Perfectly Imperfect

Words with a wobble and a wink!

Enjoy weekly posts from my current Fiction work.

Threads of the Missing

Chapter 1

Mallory: 

The alarm went off, and the urge to just crawl back into the soft linen cotton hit. What was the article she had just read—that moms were now hiring family managers? The newest trend. Not her. She was going to raise these two girls, be the best English teacher, and keep her husband’s eyes (and hands) right at home. She was not her mom, a weak human who thought she had to have a man’s attention, regardless of his moral compass, to have any worth. No, this house was not going to run itself, and she certainly wouldn’t be hiring a family manager. With resolve, she got up without even glancing at the man who had been next to her for almost 30 years.

She didn’t go to bed with dishes in her sink; she wouldn’t dream of letting her head hit the pillow without pre-setting the coffee pot. And as she made her way to the half bath down the hall from the master bedroom, she was forever grateful for her dedication and organizational fortitude. Some would call her boring, predictable, but now she was up and getting ready without the drag of last night’s chores bringing her into a wheel of gloom. This Tuesday would be like the last—she would control everything her teen girls and husband do, she would make it to work, and she would get through the day with her tidy armor intact.

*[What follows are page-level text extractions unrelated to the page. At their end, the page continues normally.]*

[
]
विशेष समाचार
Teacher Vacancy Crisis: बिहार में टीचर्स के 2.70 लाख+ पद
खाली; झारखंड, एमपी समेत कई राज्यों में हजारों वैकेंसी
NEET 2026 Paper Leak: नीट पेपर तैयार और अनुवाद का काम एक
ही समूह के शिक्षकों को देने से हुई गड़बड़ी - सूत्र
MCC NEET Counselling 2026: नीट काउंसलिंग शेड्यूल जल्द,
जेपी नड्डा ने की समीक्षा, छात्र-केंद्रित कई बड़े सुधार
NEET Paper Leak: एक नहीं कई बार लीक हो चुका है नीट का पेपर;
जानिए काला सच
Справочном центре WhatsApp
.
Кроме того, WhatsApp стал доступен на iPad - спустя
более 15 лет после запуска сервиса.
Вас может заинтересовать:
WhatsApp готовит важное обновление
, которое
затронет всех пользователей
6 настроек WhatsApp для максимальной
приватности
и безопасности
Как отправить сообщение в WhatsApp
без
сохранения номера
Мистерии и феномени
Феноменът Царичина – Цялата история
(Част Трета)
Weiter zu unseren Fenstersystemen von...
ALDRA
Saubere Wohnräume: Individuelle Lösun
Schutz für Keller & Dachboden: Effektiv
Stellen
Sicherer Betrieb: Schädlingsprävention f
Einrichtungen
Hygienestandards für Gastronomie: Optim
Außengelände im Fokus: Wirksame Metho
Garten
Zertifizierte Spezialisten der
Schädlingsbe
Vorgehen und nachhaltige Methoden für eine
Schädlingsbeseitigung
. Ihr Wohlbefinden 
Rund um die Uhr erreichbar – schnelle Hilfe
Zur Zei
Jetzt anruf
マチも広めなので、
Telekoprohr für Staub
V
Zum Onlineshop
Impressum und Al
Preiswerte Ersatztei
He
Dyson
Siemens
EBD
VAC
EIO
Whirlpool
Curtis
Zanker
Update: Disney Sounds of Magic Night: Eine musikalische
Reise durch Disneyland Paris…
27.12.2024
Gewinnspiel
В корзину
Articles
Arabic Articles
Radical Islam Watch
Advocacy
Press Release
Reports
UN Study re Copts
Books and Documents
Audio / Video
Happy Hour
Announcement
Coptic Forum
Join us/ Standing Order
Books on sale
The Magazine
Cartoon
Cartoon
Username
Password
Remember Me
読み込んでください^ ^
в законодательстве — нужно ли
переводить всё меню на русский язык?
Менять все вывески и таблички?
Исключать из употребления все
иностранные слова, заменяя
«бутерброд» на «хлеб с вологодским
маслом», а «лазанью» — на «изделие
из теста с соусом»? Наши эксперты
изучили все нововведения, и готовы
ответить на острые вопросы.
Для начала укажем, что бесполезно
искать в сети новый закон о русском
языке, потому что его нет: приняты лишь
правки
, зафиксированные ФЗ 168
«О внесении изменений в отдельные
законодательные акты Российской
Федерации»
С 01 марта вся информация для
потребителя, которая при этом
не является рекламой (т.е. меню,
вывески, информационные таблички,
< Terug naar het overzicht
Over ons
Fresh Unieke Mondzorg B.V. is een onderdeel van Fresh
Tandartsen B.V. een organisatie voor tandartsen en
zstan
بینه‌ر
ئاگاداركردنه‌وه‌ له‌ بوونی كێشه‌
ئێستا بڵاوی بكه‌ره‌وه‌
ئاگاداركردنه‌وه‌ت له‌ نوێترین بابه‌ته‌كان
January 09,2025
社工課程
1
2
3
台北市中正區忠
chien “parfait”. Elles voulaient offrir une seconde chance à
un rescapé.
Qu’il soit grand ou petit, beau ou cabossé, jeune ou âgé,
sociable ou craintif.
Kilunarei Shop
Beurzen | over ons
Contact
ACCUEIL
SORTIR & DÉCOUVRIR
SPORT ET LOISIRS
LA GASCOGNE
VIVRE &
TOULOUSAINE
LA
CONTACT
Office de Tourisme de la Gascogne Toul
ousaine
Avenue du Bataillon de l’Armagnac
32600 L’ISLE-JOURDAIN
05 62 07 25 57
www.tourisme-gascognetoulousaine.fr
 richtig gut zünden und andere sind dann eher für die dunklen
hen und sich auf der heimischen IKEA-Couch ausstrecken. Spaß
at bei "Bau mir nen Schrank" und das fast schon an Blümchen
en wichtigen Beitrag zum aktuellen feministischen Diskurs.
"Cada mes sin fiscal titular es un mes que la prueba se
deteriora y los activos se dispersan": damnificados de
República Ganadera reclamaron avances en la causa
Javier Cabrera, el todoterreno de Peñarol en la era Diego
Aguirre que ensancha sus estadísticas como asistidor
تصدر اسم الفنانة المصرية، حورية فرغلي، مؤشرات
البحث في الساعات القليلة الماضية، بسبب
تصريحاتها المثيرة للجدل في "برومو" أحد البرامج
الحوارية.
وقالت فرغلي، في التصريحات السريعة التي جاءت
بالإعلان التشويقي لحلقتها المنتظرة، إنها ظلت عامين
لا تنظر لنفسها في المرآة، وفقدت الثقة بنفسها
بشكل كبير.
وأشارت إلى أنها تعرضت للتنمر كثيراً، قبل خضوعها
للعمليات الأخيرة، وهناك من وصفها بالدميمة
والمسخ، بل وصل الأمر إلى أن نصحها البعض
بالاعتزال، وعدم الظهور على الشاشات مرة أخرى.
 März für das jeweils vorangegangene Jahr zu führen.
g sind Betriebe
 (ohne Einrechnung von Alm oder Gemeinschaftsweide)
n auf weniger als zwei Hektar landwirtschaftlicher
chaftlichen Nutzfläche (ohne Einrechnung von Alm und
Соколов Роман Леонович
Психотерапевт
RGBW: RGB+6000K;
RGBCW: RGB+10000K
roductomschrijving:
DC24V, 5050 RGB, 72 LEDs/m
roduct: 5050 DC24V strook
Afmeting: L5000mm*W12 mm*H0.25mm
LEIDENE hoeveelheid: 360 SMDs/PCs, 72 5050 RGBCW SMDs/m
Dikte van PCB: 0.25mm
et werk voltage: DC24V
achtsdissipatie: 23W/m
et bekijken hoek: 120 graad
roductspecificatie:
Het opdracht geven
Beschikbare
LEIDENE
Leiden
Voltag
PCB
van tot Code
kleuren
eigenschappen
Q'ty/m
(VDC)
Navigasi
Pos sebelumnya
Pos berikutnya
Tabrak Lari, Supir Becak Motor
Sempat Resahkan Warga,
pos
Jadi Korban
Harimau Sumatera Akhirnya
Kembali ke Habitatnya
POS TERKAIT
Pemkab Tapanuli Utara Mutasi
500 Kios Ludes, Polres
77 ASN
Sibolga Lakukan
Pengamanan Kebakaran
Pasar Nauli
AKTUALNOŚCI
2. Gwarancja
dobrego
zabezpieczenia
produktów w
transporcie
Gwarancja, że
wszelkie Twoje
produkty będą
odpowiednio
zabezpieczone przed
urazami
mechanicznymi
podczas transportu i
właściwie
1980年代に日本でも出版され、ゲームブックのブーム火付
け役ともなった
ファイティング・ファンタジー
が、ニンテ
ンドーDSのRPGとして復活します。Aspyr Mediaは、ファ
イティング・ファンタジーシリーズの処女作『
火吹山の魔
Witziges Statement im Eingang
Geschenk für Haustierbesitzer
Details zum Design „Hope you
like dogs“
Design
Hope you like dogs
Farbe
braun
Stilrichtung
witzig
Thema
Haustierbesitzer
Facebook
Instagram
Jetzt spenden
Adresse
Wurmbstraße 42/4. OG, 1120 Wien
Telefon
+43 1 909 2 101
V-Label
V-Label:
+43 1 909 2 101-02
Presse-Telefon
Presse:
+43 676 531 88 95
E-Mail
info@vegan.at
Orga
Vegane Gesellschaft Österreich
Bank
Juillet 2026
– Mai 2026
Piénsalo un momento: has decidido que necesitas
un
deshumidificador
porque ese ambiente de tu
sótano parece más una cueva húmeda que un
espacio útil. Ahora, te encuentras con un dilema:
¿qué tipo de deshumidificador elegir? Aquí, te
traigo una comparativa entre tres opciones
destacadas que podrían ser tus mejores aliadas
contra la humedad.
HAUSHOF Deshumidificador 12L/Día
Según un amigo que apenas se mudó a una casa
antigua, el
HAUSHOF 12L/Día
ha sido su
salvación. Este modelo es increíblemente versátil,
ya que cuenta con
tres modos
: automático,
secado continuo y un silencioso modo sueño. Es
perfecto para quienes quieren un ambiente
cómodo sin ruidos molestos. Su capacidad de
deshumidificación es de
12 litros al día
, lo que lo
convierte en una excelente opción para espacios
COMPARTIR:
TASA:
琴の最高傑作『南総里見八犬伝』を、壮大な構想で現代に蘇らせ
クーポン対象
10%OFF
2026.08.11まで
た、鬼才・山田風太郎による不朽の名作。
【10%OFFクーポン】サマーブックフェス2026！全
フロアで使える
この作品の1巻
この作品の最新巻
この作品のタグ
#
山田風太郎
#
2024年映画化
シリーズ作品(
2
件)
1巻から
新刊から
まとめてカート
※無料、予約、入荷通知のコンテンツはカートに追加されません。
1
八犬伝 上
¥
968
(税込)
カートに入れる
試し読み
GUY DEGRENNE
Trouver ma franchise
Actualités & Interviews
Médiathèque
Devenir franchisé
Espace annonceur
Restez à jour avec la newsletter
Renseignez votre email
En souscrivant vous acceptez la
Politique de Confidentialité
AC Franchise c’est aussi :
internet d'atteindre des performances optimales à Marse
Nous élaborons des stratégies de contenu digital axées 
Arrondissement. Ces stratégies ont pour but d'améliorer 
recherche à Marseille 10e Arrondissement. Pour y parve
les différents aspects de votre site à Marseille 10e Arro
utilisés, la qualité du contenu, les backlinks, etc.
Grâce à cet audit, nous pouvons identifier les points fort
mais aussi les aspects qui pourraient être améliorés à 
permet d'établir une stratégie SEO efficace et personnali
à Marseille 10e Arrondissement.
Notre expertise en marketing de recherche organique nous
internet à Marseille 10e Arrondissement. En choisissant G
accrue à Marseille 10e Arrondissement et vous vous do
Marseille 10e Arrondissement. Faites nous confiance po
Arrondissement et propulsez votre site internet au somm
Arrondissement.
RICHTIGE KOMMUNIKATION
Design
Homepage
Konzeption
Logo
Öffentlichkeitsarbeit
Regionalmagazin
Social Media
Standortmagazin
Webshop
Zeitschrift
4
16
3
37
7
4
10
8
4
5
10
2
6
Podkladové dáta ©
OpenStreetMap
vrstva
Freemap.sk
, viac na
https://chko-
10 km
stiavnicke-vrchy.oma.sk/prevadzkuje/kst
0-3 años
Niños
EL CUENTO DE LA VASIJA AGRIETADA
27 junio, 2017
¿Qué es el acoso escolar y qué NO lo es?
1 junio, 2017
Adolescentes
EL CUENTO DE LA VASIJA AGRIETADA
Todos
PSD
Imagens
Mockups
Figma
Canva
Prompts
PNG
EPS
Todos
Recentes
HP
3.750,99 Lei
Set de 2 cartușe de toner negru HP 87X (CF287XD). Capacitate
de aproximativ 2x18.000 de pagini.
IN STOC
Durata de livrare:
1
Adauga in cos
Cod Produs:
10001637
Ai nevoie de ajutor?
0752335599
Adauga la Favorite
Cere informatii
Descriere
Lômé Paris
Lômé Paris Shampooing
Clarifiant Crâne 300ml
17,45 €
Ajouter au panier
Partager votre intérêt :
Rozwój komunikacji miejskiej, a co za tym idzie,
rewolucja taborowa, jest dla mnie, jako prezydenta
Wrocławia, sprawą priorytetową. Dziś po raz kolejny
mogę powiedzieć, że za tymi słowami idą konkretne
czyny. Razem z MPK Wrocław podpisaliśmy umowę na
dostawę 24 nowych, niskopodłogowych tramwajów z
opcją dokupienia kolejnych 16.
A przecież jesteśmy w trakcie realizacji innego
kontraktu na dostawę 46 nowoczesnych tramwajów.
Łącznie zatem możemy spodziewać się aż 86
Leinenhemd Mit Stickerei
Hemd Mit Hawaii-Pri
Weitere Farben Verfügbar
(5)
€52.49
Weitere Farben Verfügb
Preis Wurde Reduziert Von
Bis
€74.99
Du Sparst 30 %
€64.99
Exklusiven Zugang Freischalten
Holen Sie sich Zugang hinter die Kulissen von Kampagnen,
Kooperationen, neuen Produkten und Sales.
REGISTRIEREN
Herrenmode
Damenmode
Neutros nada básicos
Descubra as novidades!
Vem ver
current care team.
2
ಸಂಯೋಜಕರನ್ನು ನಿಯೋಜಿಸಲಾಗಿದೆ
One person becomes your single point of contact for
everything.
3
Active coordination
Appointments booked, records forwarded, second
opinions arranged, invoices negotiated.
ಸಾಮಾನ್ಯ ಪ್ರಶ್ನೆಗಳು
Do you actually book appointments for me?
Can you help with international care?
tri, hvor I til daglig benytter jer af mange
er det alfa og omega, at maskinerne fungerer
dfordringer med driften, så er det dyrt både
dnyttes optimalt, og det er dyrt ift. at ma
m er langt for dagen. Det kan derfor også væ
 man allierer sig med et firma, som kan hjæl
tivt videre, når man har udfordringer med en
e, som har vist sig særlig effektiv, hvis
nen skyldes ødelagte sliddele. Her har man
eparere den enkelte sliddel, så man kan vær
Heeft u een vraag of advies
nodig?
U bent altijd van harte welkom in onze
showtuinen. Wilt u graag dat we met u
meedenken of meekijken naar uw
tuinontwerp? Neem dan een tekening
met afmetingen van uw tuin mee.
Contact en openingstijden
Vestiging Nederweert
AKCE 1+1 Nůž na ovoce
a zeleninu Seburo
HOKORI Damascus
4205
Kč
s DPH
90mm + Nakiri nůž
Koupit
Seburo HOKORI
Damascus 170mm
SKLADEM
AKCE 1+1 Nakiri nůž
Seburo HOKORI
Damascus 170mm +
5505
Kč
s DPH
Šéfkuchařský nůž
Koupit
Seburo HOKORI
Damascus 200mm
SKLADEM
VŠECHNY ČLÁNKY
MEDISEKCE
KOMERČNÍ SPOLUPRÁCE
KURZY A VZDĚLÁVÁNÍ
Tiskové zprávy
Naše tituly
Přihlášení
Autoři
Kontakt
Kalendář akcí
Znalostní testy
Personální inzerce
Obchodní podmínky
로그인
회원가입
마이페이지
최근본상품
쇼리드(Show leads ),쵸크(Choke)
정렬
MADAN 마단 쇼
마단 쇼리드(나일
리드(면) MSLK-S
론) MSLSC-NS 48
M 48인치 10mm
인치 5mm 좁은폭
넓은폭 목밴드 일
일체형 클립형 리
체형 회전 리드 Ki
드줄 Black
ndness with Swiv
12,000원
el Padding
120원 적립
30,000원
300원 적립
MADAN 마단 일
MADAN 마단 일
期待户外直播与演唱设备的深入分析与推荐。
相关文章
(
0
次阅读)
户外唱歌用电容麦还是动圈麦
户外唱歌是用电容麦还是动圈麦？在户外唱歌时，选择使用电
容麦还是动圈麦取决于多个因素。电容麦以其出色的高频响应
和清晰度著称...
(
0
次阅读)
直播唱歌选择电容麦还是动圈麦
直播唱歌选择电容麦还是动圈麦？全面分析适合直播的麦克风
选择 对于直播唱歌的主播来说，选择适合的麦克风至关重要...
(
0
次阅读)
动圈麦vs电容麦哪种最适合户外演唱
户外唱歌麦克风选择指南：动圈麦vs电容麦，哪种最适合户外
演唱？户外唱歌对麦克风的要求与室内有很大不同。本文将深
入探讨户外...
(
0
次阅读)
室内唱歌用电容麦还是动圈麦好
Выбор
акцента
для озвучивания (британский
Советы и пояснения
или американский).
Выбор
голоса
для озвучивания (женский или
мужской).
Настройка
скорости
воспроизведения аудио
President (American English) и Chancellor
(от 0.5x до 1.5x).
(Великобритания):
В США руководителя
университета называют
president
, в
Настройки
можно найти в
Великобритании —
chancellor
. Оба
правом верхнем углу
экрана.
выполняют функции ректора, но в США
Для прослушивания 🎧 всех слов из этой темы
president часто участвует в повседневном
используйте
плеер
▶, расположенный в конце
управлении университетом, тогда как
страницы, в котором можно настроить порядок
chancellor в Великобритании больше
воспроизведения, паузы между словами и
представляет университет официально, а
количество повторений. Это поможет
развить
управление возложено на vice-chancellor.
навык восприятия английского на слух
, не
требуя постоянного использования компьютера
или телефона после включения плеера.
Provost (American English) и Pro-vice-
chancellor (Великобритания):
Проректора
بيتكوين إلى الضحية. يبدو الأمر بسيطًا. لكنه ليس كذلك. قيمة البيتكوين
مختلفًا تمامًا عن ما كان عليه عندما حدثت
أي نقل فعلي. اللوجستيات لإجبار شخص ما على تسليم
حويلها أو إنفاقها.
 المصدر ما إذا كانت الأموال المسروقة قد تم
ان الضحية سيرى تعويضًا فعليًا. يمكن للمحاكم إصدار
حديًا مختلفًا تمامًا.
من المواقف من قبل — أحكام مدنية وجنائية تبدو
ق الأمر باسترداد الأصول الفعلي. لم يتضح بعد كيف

But just as she reached for the light switch, the silence of the house broke—her youngest let out a guttural scream from upstairs, the kind that could only mean blood, betrayal, or both. Her breath caught. The illusion of control cracked slightly as she turned on her heel and rushed toward the stairs, her freshly brewed calm now teetering on the edge of chaos.

She bounded up the stairs, heart pounding, already bracing for the worst—a broken bone, a fight between sisters, maybe a shattered straightener mid-battle for bathroom supremacy. The light pink bedding with small woodland animals was scattered all over the soft gray carpet. Julia was not in the room. The screaming had stopped.  She quickly made her way to the bathroom ignoring the mess of the sheets. Where was her child?  The bathroom was empty.